Interiors: Restraint and Craft



Inside, the villa maintains its discipline. Bedrooms feature woven leather headboards and clusters of suspended lanterns that cast warm, even light against smooth plaster walls. Embossed metal door panels with geometric patterns and gridded screen walls introduce layers of craft without veering into kitsch. Cylindrical wall sconces throw golden arcs onto curved plaster surfaces, emphasizing the building's sculptural DNA even in its most private rooms.



The bathrooms are particularly restrained. A circular stone bathtub sits against a small-tile mosaic wall, its freestanding black tap the only sharp vertical in the composition. Workspaces pair timber furniture with brass desk lamps and perforated metal wall sconces. The terracotta breeze blocks reappear indoors beside dark timber doorways, tying the exterior and interior material palettes together with a single, consistent element.
Stacking and Framing



The section is where the project reveals its ambition. Layered terracotta stairs and beam structures frame openings that stack vertically, creating sight lines from upper terraces down through planted courtyards to the pool level. Stacked terraces with horizontal ribbon windows reflect palms and ornamental grasses, while curved stucco volumes with floor-to-ceiling glazing overlook planted gardens below. Each floor peels back to let light into the floor beneath it, a strategy that keeps the deep plan from ever feeling dark.
The curved volume visible in the courtyard elevation is a standout move. Where the rest of the building works in straight lines and right angles, this single cylindrical form anchors a corner and draws the eye, a deliberate accent in a composition that otherwise prizes regularity.
Plans and Drawings





The axonometric drawing reveals the full logic: two multi-level volumes linked by a circulation spine, with courtyards carved out at regular intervals. The floor plans show how the 30 by 30 meter module governs room layout, with repeating guest units organized around a central open space in one wing and clustered room groupings in the other. The linear circulation corridor visible on the lower-level plan is the project's organizational backbone, connecting every room to the courtyards and pool without requiring a single corridor that is purely functional.
What the drawings make explicit is the degree of repetition at work. The module is strict, but variations in ceiling height, screen type, and courtyard planting keep the experience from feeling serial.

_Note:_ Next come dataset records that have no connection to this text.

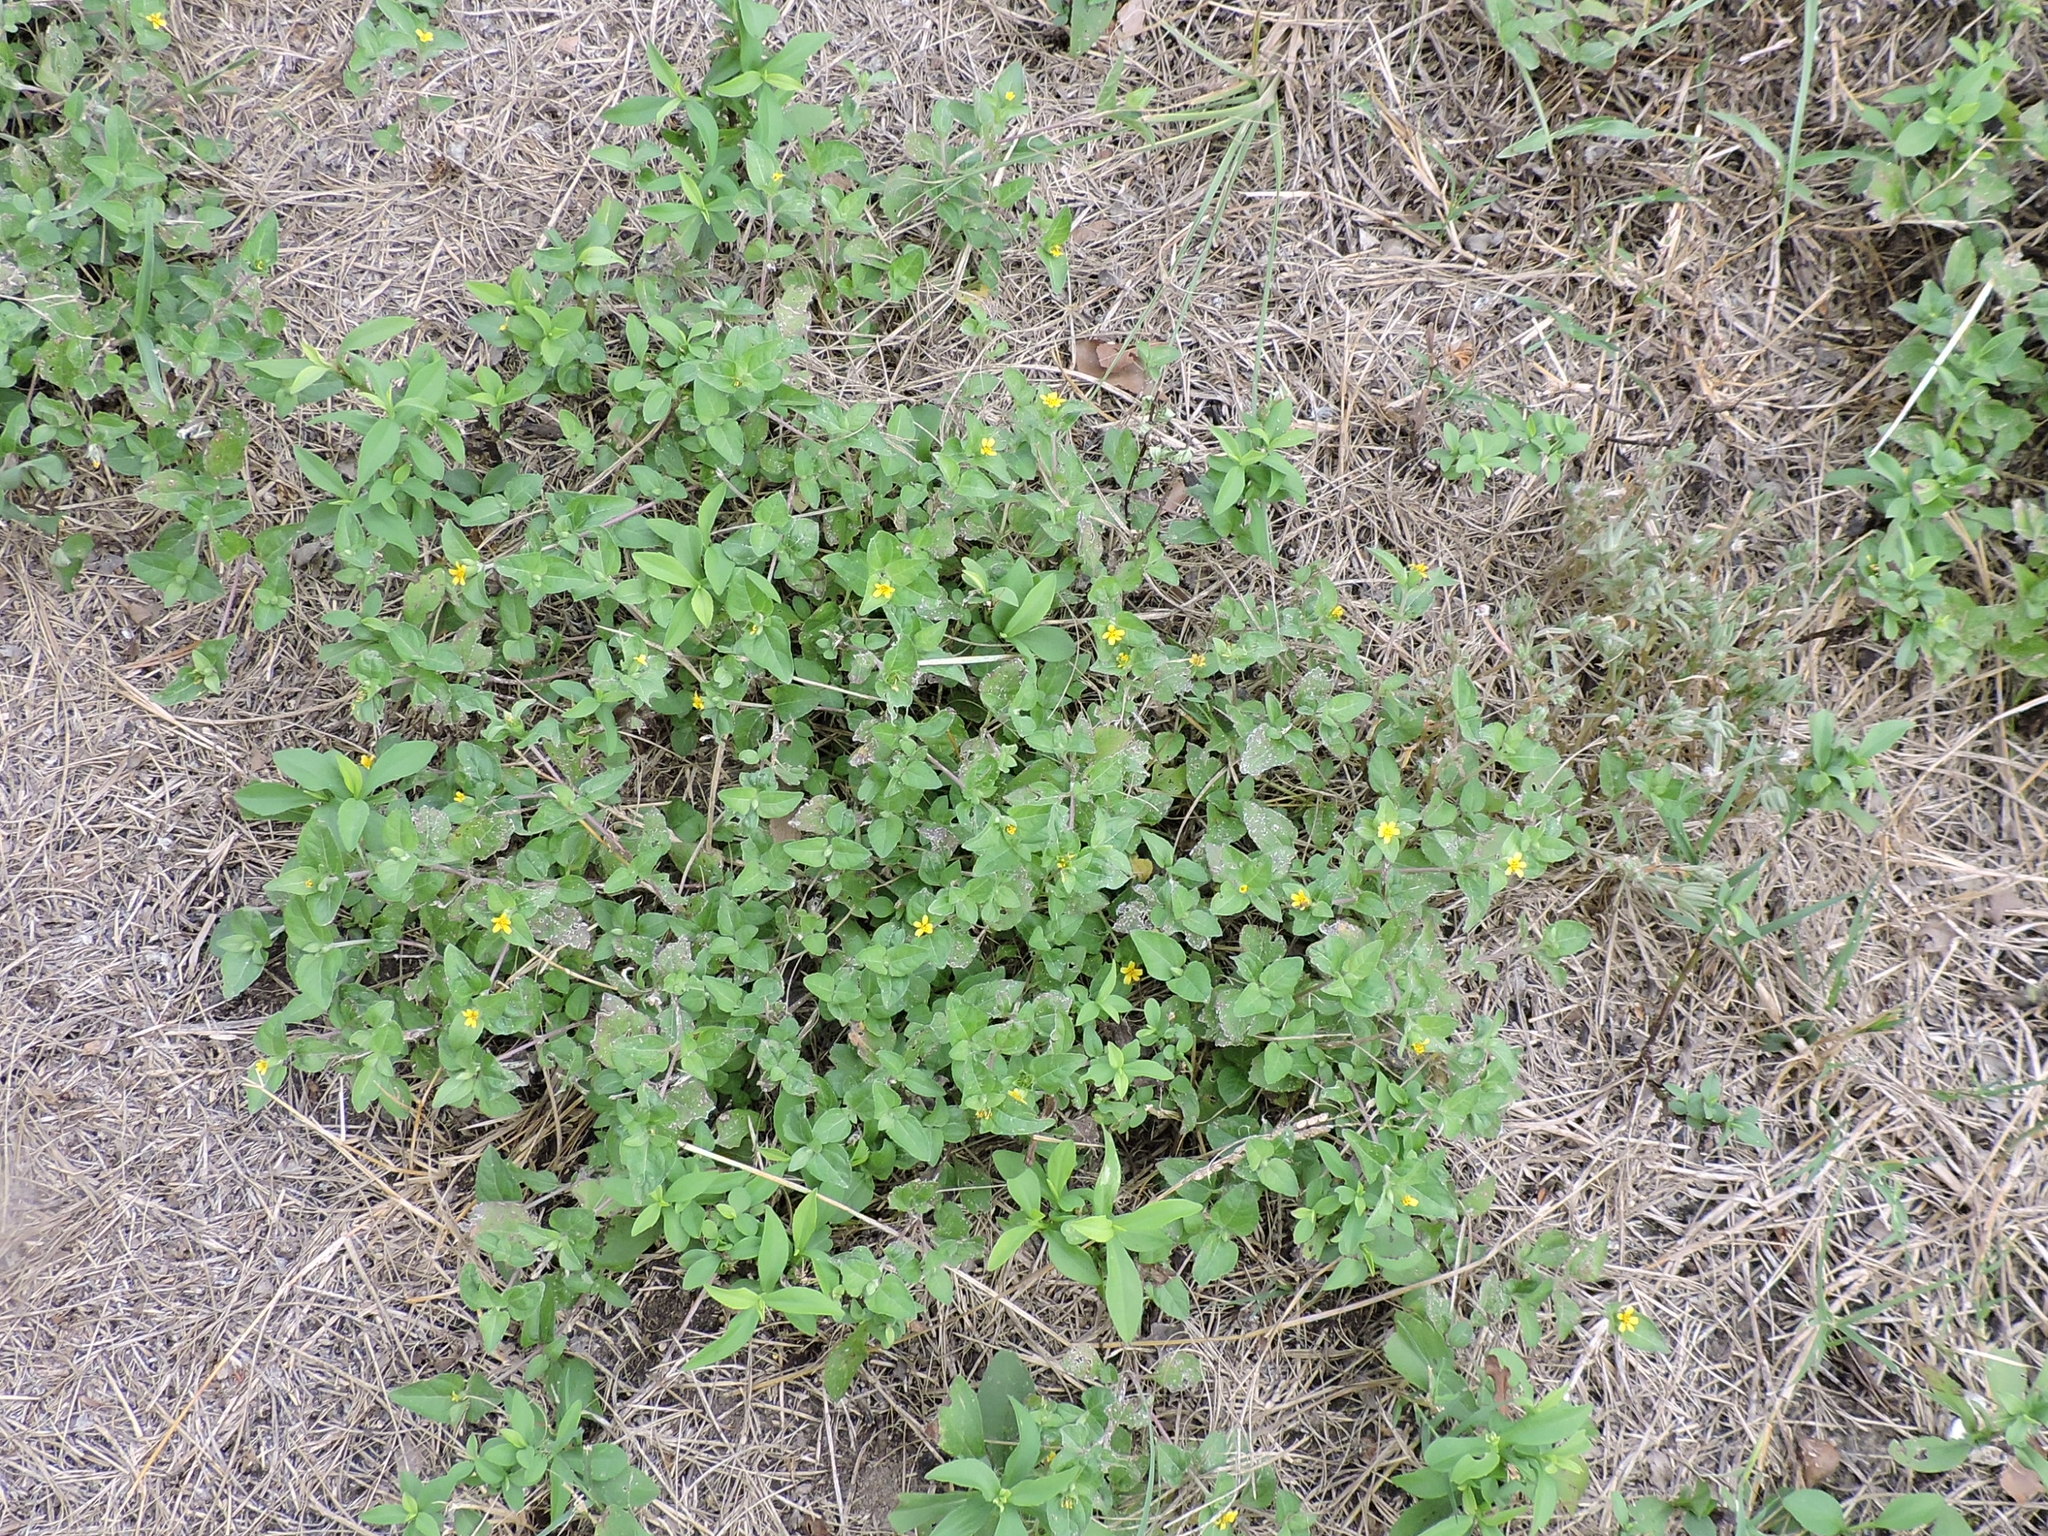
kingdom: Plantae
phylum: Tracheophyta
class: Magnoliopsida
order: Asterales
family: Asteraceae
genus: Calyptocarpus
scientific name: Calyptocarpus vialis
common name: Straggler daisy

It is modular architecture deployed in service of atmosphere rather than efficiency alone.
Why This Project Matters
Villa Elfida matters because it demonstrates that a monochromatic, modular building can be deeply atmospheric without relying on spectacle. In a hospitality market saturated with statement architecture and imported aesthetics, CD Architectes has produced a project that belongs to its site. The rammed earth facades, the xeriscape planting, the passive ventilation through breeze block screens: these are not gestures toward sustainability but the fundamental logic of the building.
The project also carries a weight beyond its architecture. Conceived under Gwenaël Clément, who did not live to see it completed, Villa Elfida is evidence of a studio's ability to honor and realize a founding vision. The clarity of the concept, the consistency of the material palette, and the precision of the modular plan all suggest a design that was fully formed before construction began. That the building reads as whole, rather than patched together, is its quiet triumph.
Villa Elfida, designed by CD Architectes (lead architect Gwenaël Clément, in memoriam). Located in Morocco at the foot of the Atlas Mountains. 1,330 m². Completed 2025.